Tens of thousands of people gathered in Chater Garden in the city's Central district to take part in a rally opposing the Communist Party and calling for universal suffrage in the territory. Organisers had applied for a permit for a march, which was denied, but police did approve a rally as long as it stayed in one place. The crowd easily filled the park and protesters spilled into the nearby streets.
The turnout appeared to be the largest since an authorised protest on New Year's Day, when organisers said over a million people gathered to demonstrate but had their march cancelled by police midway through.
Police said some protesters began vandalising buildings and tossing water bottles at officers, prompting them to cancel the event. Police had sent community liaison officers to deliver the message to the rally's organisers, they said.
The plainclothes officers told the organisers that the rally was being called off, according to Ventus Lau, a member of the Hong Kong Civil Assembly Team, which organised the rally. Lau asked to see an officer's identification card, he said, but the officer initially resisted. Once he saw the officer's badge, Lau said, he attempted to clear the park, but the altercation had drawn a crowd of angry protesters and fighting broke out.
A small group of riot police entered the park in what looked to be an effort to assist their injured colleagues and clear the area.
A group of protesters chased the injured and bleeding plainclothes officers across the street, where they attempted to find safety in a building but were unable to enter because the doors were locked. Cornered, three of them were beaten by protesters with umbrellas and batons. One protester attempted to hit them with a brick. More police rushed in to disperse the crowd.
Moments later, police fired multiple rounds of teargas, sending protesters, and dozens of migrant domestic workers who gather in the area on their day off, fleeing. The three people beaten - two men and a woman - left in ambulances with their heads bandaged.

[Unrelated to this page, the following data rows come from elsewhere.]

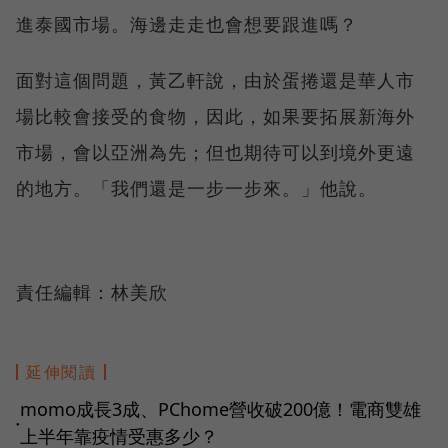
進泰國市場。海邊走走也會想要跟進嗎？
面對這個問題，黃乙軒說，由於蛋捲還是華人市
場比較會接受的食物，因此，如果要拓展新海外
市場，會以亞洲為先；但也期待可以到境外更遠
的地方。「我們還是一步一步來。」他說。
責任編輯：林美欣
延伸閱讀
momo成長3成、PChome營收破200億！電商雙雄
●
上半年靠疫情受惠多少？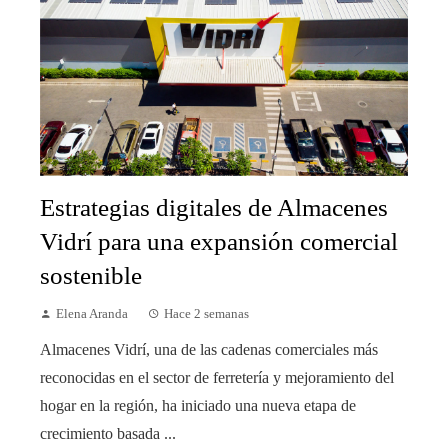
Estrategias digitales de Almacenes
Vidrí para una expansión comercial
sostenible
Elena Aranda
Hace 2 semanas
Almacenes Vidrí, una de las cadenas comerciales más
reconocidas en el sector de ferretería y mejoramiento del
hogar en la región, ha iniciado una nueva etapa de
crecimiento basada ...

Backed by an armoured vehicle and water cannons, police raced down the nearby streets to clear protesters.
The police said in a statement that two officers from the Police Community Liaison Office were speaking with rally organisers when they "were suddenly surrounded and beaten up brutally by a large group of rioters with wooden sticks and other weapons."
"They were left with bloody head injuries. Such appalling acts are not to be condoned. The Police will endeavour to bring the assailants to justice," the statement added. Lau was arrested, local media reported.
The Hong Kong Government also condemned the attacks, calling them "outrageous," and accused "rioters" of exploiting peaceful public assemblies "as a cover for vandalism and attacks."
Police Commissioner Chris Tang was grilled last week by district councillors about the force's use of plainclothes officers, who often have no visible identification and further obscure themselves by wearing masks. One district councillor held up photos of plainclothes officers and asked Tang whether he himself could identify them, to which Tang responded that he could not.